**Zu lesender Auszug:**
#####

1/2013 Altersarmut ist weiblich

Wenn es im Bundestag zu einer so genannten „Aussprache“ kommt, dann kann man sich sicher sein, dass es um wichtige Inhalte geht. So geschehen im Dezember 2012 zum Thema „Altersarmut von Frauen in Deutschland“. Und in der Tat: Die Debatte barg Sprengstoff.

Die Fakten:

Wie aus der Antwort der Bundesregierung in dieser Aussprache hervorgeht, haben männliche Rentner 2011 im Schnitt exakt 1.000 Euro Rente bekommen: Die Ostdeutschen 1.058 Euro, die Westdeutschen 987 Euro. Die Durchschnittsrente der Frauen belief sich hingegen nur auf 541 Euro, davon 711 Euro für ostdeutsche Frauen und nur 495 Euro für westdeutsche. Der Grund für die bestehenden Ost-/Westdifferenzen liegt in unterschiedlichen Gruppenzusammensetzungen, z. B. mehr Angestellte und weniger Beamte bei den Männern und deutlich längere Erwerbsbiografien bei den Frauen in den neuen Bundesländern: Fast alle Frauen in der DDR waren in Vollzeit erwerbstätig. Seit der Wiedervereinigung ist die Frauenarbeitslosigkeit in Ostdeutschland jedoch stark angestiegen. Deshalb wird die Altersarmut von Rentnerinnen vermutlich bald das niedrige West-Niveau erreicht haben. Zudem haben ostdeutsche Frauen ein noch niedrigeres Durchschnittseinkommen als westdeutsche Frauen.

Nur 520 Euro Durchschnittsrente

Viel eklatanter als die Differenzen zwischen West und Ost sind die Unterschiede zwischen den Geschlechtern. Und: Sind diese Bestandszahlen schon alarmierend, wird es bei den Neuzugängen noch deutlicher: Neurentner im Jahr 2011 erhalten im Schnitt 868 Euro, Neurentnerinnen gerade mal 520 Euro.

Fast ein Viertel der Neurentnerinnen haben in 2011 eine Rente von unter 250 Euro bezogen, das sind etwa 3,36 Millionen Frauen.

#####

**Rohdaten:**
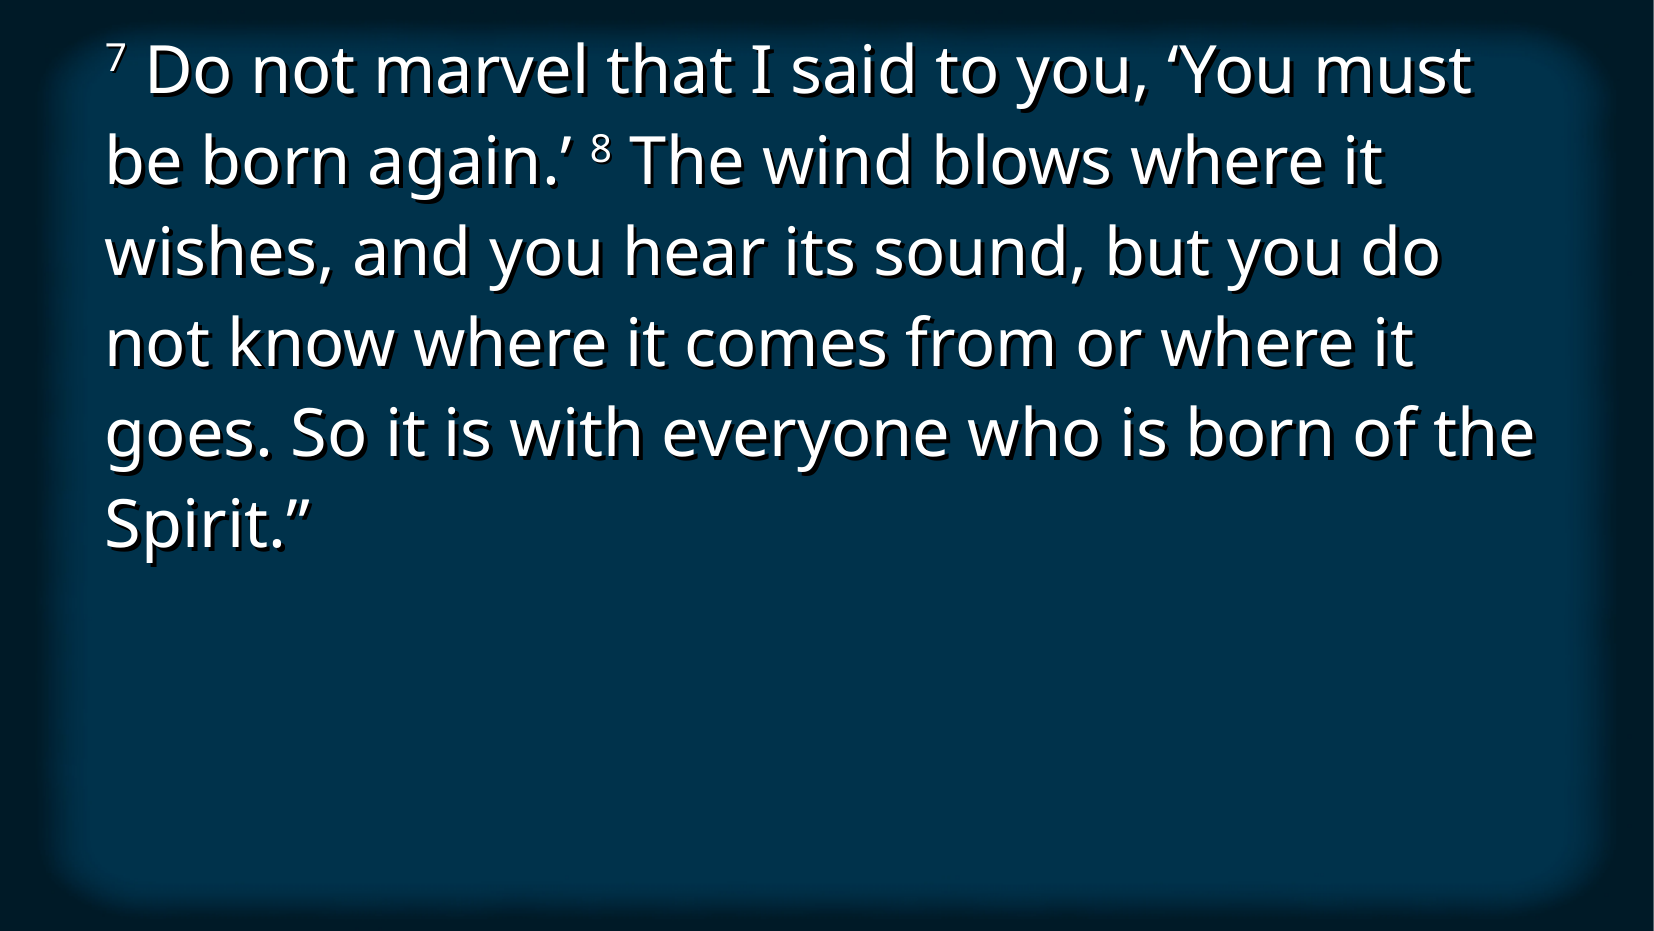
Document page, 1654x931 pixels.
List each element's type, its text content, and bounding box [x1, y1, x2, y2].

#####

**Zu erledigende Aufgabe:**
Kopieren Sie aus dem Text über die Altersarmut von Frauen wortgetreu den Abschnitt, der mit den Worten beginnt, in denen „1/2013 Altersarmut ist“ steht, und mit „Debatte barg Sprengstoff.“ endet.

**Schriftliche Antwort:**
1/2013 Altersarmut ist weiblich

Wenn es im Bundestag zu einer so genannten „Aussprache“ kommt, dann kann man sich sicher sein, dass es um wichtige Inhalte geht. So geschehen im Dezember 2012 zum Thema „Altersarmut von Frauen in Deutschland“. Und in der Tat: Die Debatte barg Sprengstoff.